Unnamed: 0,calls,minutes,messages,mb_used,is_ultra,predictions
160,61.0,495.11,8.0,10891.23,0,0
2498,80.0,555.04,28.0,28083.58,0,1
1748,87.0,697.23,0.0,8335.70,0,1
1816,41.0,275.80,9.0,10032.39,0,1
1077,60.0,428.49,20.0,29389.52,1,0
...,...,...,...,...,...,...
2401,55.0,446.06,79.0,26526.28,0,1
2928,102.0,742.65,58.0,16089.24,1,0
1985,52.0,349.94,42.0,12150.72,0,0
357,39.0,221.18,59.0,17865.23,0,0


Error Count: 141
Accuracy: 0.7807153965785381


The accuracy of the final Random Forest model on the test set is approximately 78.07%, indicating that it correctly classified 78.07% of the instances in the test data.

## Conclusion

In conclusion, the analysis of subscriber behavior data from Megaline suggests that a Random Forest model with 23 estimators is the most effective in predicting whether customers will opt for the Ultra plan. This model demonstrated a solid accuracy of 78.07% on unseen test data, meeting the project's threshold.

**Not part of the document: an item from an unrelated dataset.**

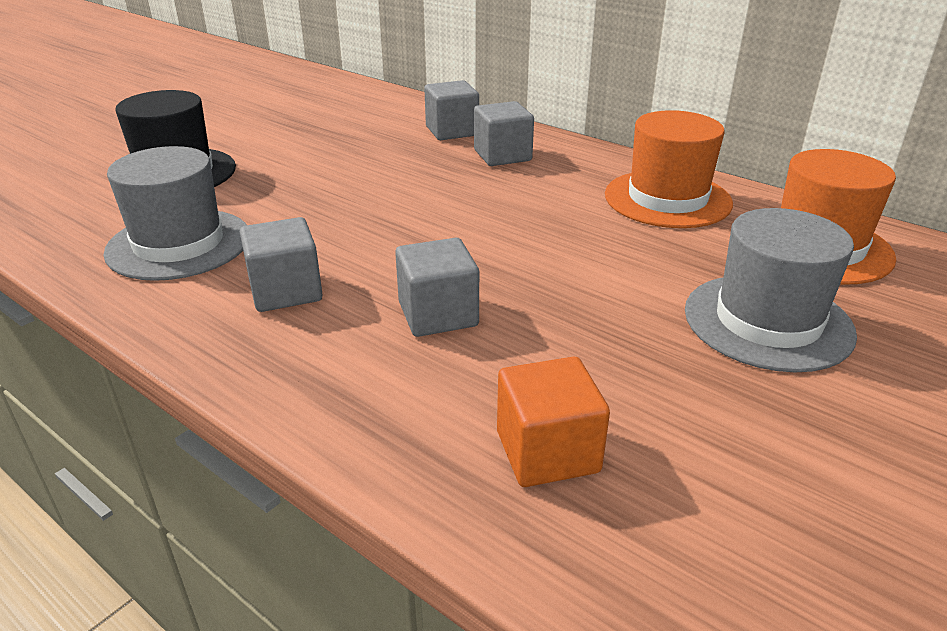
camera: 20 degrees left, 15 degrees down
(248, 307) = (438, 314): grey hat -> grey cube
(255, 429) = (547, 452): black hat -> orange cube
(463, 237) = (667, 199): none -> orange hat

Despite a slight drop in performance from validation to test, the model's reliability in recommending appropriate plans remains evident. Moving forward, implementing this model could significantly aid Megaline in transitioning subscribers from legacy plans to newer, more suitable options, ultimately improving customer satisfaction and company revenue.